Le Conseil de stabilité financière (FSB) appelle à une surveillance accrue du marché du crédit privé de près de 2 000 milliards de dollars, signalant des risques potentiels pour le système financier mondial au moment même où un recours collectif concrétise ces inquiétudes.
« C'est exactement le genre de risque fantôme qui inquiète le FSB », a déclaré Michael Hayes, responsable de la stratégie obligataire chez Arbor Research. « L'opacité du marché privé permet aux valorisations de s'écarter de la réalité, et la correction peut être soudaine et sévère lorsque la vérité éclate. »
Ces risques sont devenus tangibles pour les investisseurs de FS KKR Capital Corp. (NYSE : FSK), une importante société de développement commercial (BDC). Une plainte déposée en mai allègue que la firme a surestimé la santé de son portefeuille, entraînant une baisse de 6,2 % de la valeur liquidative (NAV) par action en un trimestre et une réduction subséquente du dividende, passé de 0,70 $ à 0,48 $. L'action de la société a chuté de 8,20 % et 15,24 % après deux publications distinctes.
L'épisode met en lumière les enjeux de ce marché du crédit privé en plein essor, devenu une source de financement critique pour les entreprises alors que les banques réduisent leurs prêts. L'avertissement du FSB, publié le 6 mai, pointe du doigt les structures complexes et opaques du secteur et le risque de contagion au système bancaire et aux marchés publics plus larges, signalant qu'un tour de vis réglementaire pourrait être imminent.
L'histoire de deux publications
Le recours collectif, déposé au nom des investisseurs ayant acheté des actions FSK entre mai 2024 et février 2026, affirme que la société a dépeint un tableau positif trompeur pendant cinq trimestres consécutifs. Citant des documents de la SEC et des communiqués de presse, la plainte allègue que FS KKR a mis l'accent sur la « stabilité du portefeuille » et des « distributions attrayantes » alors que les problèmes de crédit hérités du passé étaient censés être en cours de résolution.
Ce récit a commencé à s'effondrer le 6 août 2025. La société a rapporté que sa valeur liquidative par action avait chuté de 6,2 % à 21,93 $, que la juste valeur de ses investissements avait diminué de 474 millions de dollars et que les prêts non productifs — des prêts ne générant pas de revenus — étaient montés à 5,3 % au coût amorti. La direction a attribué ces problèmes à des difficultés dans quatre sociétés du portefeuille, dont Production Resource Group et 48forty.

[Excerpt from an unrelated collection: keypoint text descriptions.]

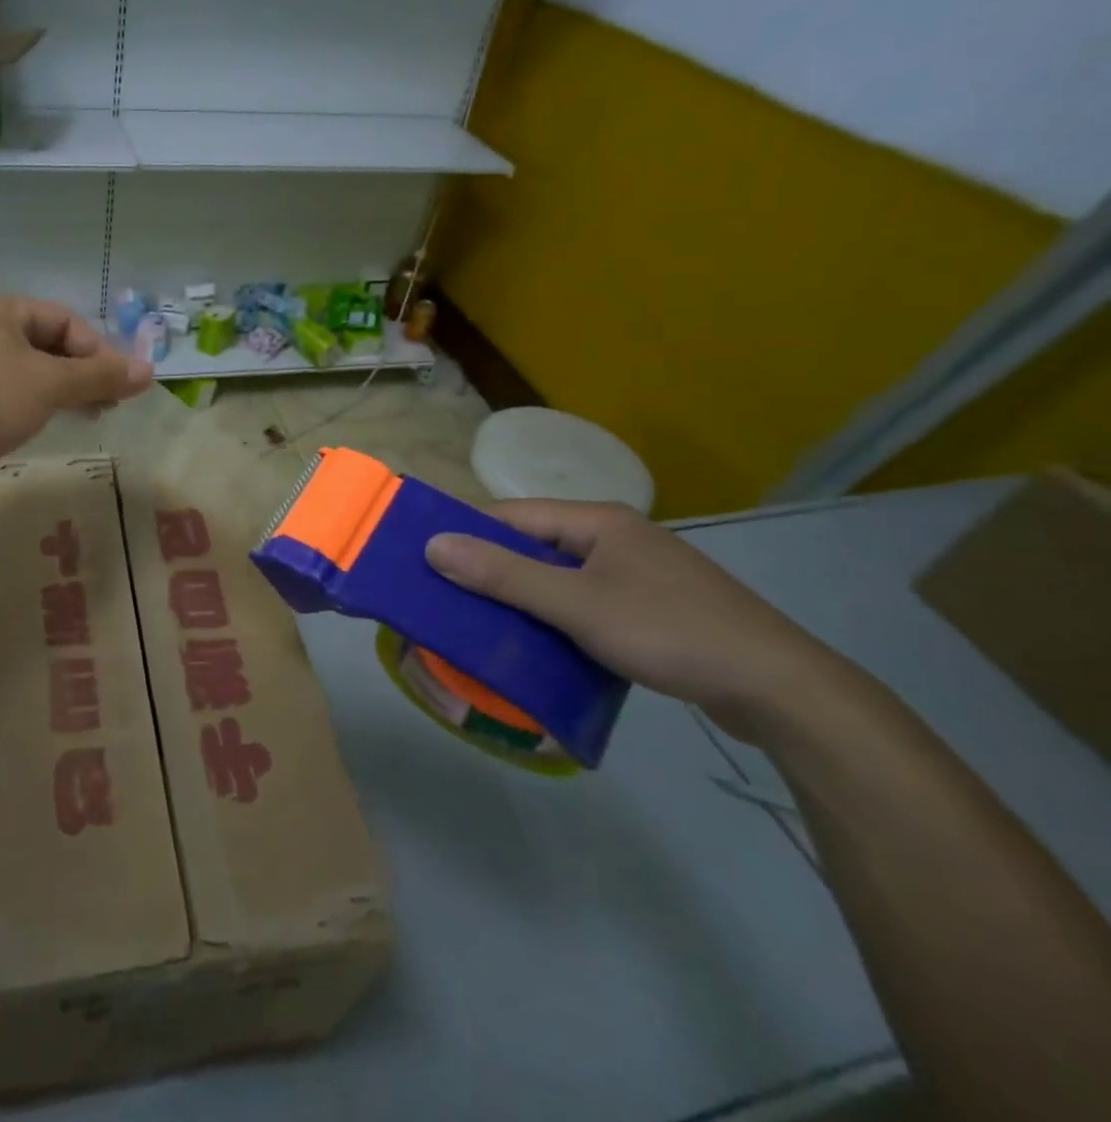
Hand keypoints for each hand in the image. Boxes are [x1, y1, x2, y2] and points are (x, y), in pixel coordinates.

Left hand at [0, 296, 152, 466]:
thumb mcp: (50, 385)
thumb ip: (100, 376)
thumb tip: (150, 371)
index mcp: (1, 309)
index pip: (65, 320)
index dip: (99, 350)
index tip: (120, 384)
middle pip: (49, 343)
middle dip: (84, 372)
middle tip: (110, 403)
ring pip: (31, 367)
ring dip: (65, 388)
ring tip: (90, 415)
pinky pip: (11, 385)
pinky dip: (38, 398)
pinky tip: (52, 419)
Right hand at [424, 500, 840, 741]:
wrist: (780, 689)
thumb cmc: (669, 631)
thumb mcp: (576, 604)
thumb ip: (503, 574)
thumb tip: (433, 544)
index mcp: (598, 521)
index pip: (512, 514)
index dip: (467, 533)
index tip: (426, 559)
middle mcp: (616, 537)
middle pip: (535, 545)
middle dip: (492, 569)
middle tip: (447, 598)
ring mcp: (639, 573)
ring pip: (560, 577)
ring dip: (524, 598)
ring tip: (482, 624)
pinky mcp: (654, 609)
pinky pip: (586, 602)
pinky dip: (557, 618)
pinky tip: (539, 645)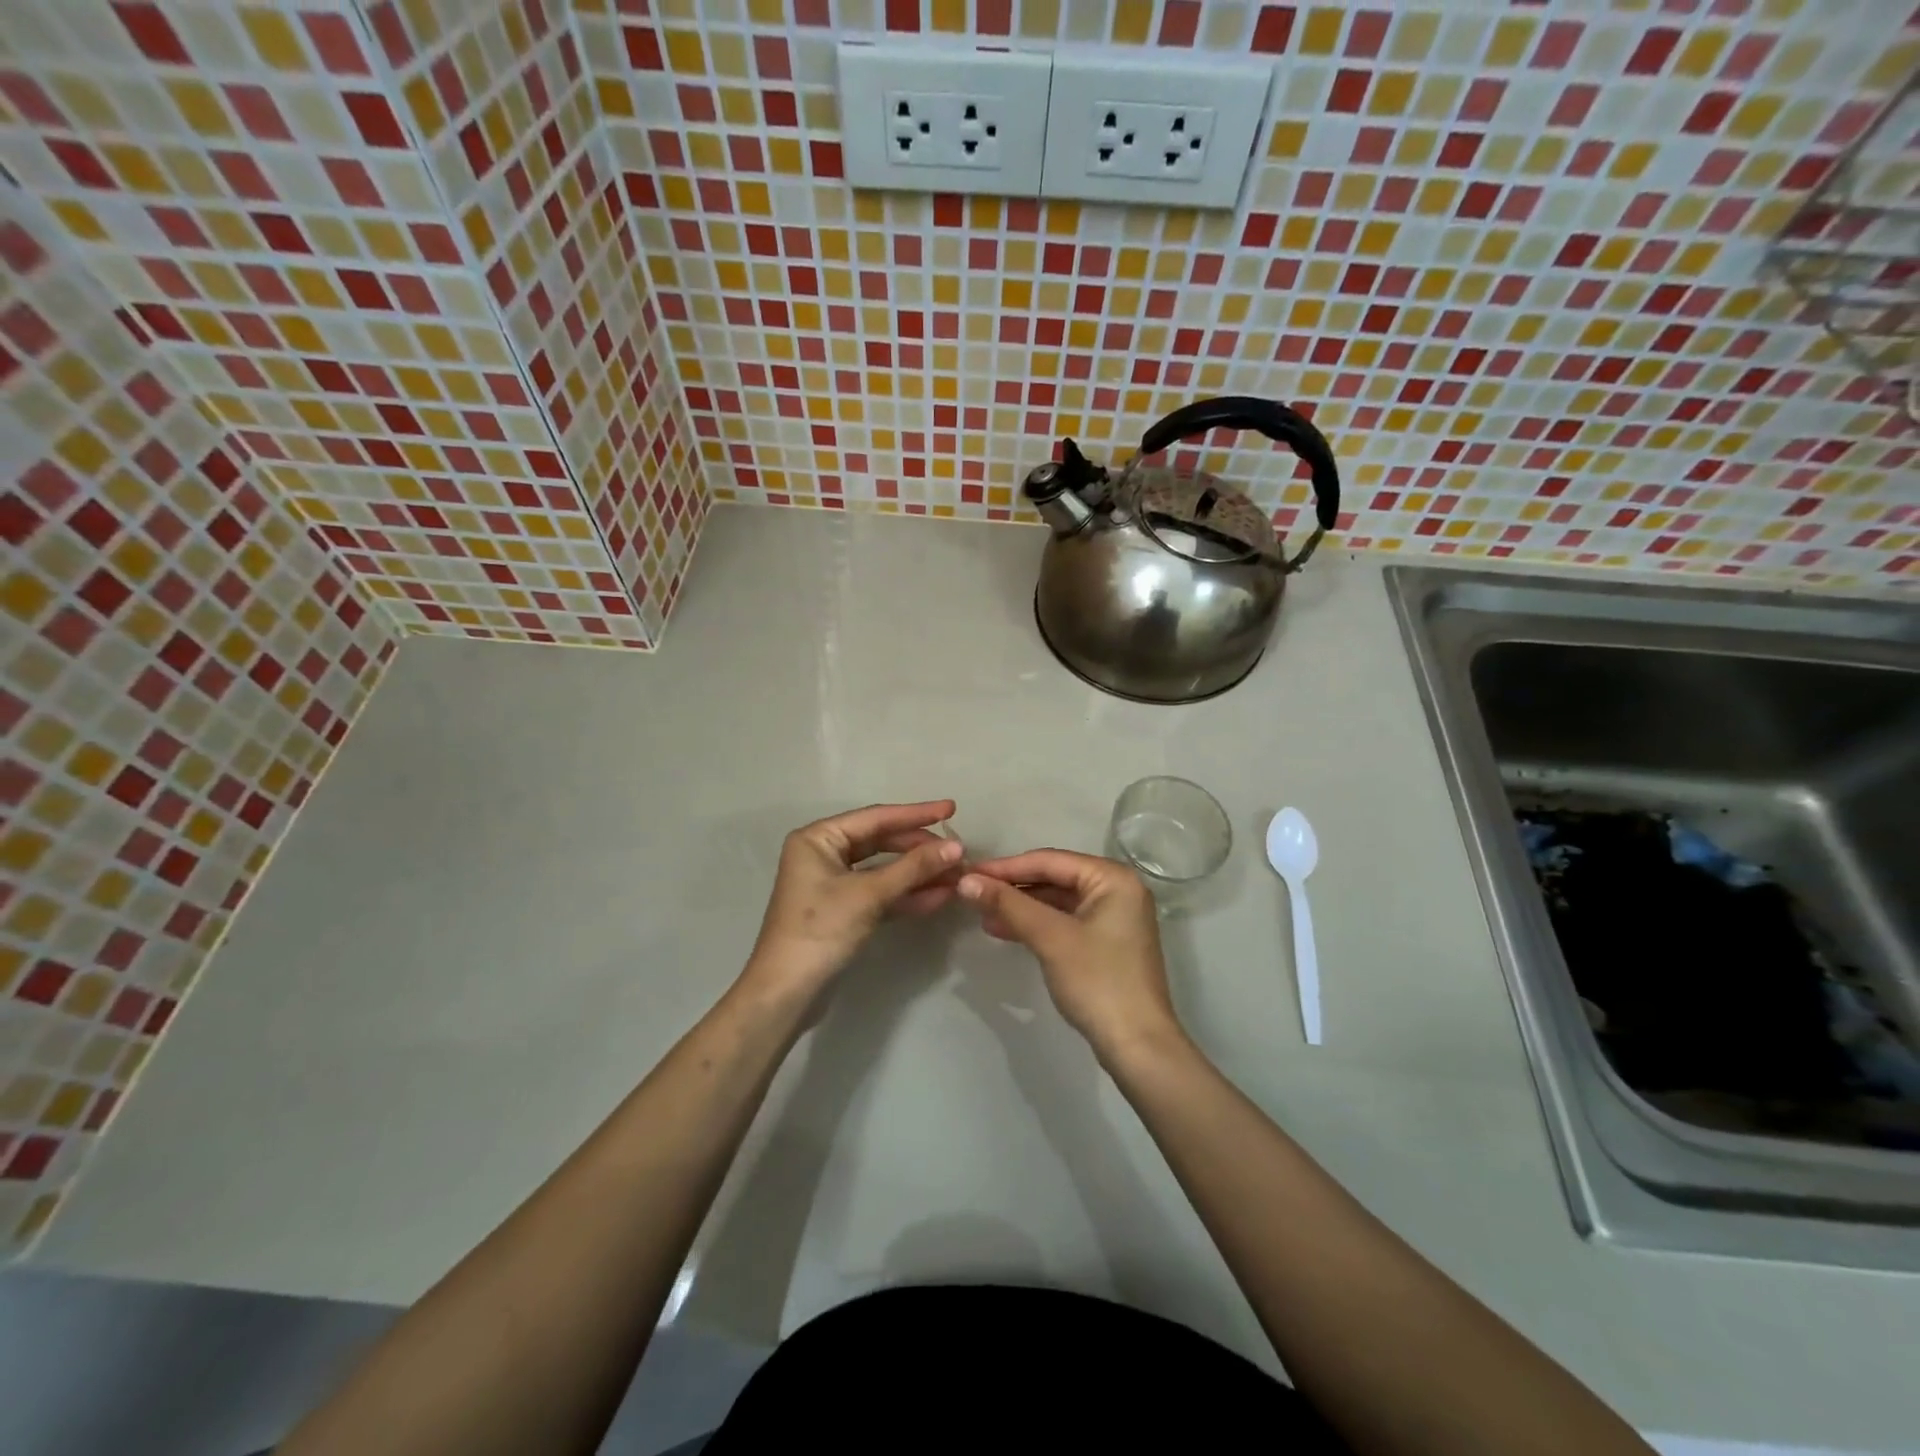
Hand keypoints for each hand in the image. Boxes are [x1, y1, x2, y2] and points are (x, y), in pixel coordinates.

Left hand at [741, 801, 963, 1005]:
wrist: (787, 993)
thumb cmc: (821, 930)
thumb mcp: (869, 895)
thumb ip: (913, 868)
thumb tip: (957, 847)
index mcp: (819, 838)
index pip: (876, 818)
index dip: (916, 814)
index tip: (952, 809)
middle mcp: (823, 854)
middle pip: (881, 842)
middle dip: (920, 849)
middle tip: (959, 852)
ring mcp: (833, 883)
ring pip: (884, 870)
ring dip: (918, 874)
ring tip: (957, 876)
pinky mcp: (843, 911)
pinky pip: (880, 894)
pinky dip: (906, 895)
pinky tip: (939, 897)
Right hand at [958, 850, 1184, 1060]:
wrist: (1138, 1046)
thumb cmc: (1098, 981)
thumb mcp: (1050, 937)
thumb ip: (1008, 904)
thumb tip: (965, 880)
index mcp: (1112, 878)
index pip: (1050, 861)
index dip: (1006, 866)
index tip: (968, 872)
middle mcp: (1117, 889)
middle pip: (1054, 878)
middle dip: (1012, 887)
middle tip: (971, 891)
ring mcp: (1113, 917)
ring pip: (1057, 901)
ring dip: (1020, 907)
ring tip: (981, 913)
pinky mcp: (1106, 942)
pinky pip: (1064, 921)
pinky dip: (1036, 924)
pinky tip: (1004, 930)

Le deuxième coup de massue est tombé le 25 février 2026. Les résultats annuels ont montré que la NAV avait encore baissé à 20,89 $, avec une autre chute de 406 millions de dollars de la juste valeur. Les prêts non productifs ont grimpé à 5,5 % au coût amorti, incitant le conseil d'administration à sabrer le dividende trimestriel de plus de 30 % à 0,48 $ par action. L'action a clôturé à 11,29 $ le lendemain, soit une baisse de 15,24 %.
De la théorie à la réalité
Les allégations contre FS KKR servent d'étude de cas pour les risques soulignés par le FSB. Le rapport de l'organisme de surveillance mondial avertit que la croissance rapide du crédit privé, souvent accordé à des emprunteurs plus risqués, s'est produite largement hors de la vue des régulateurs prudentiels. Le manque de données transparentes rend difficile l'évaluation de l'accumulation de l'effet de levier et du risque de crédit dans l'ensemble du système.
La plainte affirme que FS KKR a surestimé la valeur de son portefeuille et l'efficacité de ses efforts de restructuration pour les entreprises en difficulté. Lors de la conférence téléphonique sur les résultats de février 2026, le directeur des investissements de la société a révélé que les quatre sociétés précédemment signalées ne représentaient qu'environ la moitié des pertes, des problèmes apparaissant dans d'autres noms comme Medallia et Cubic Corp.
Pour les investisseurs et les régulateurs, cette affaire est un rappel brutal que les valorisations à la juste valeur de la dette privée illiquide peuvent changer rapidement. L'appel du FSB à une meilleure surveillance suggère que l'ère du crédit privé opérant dans l'ombre touche peut-être à sa fin, avec des conséquences potentiellement significatives pour le flux de capitaux vers les entreprises de taille moyenne et celles soutenues par des sponsors.
Cet article est fourni à titre informatif uniquement et ne constitue pas un conseil en investissement.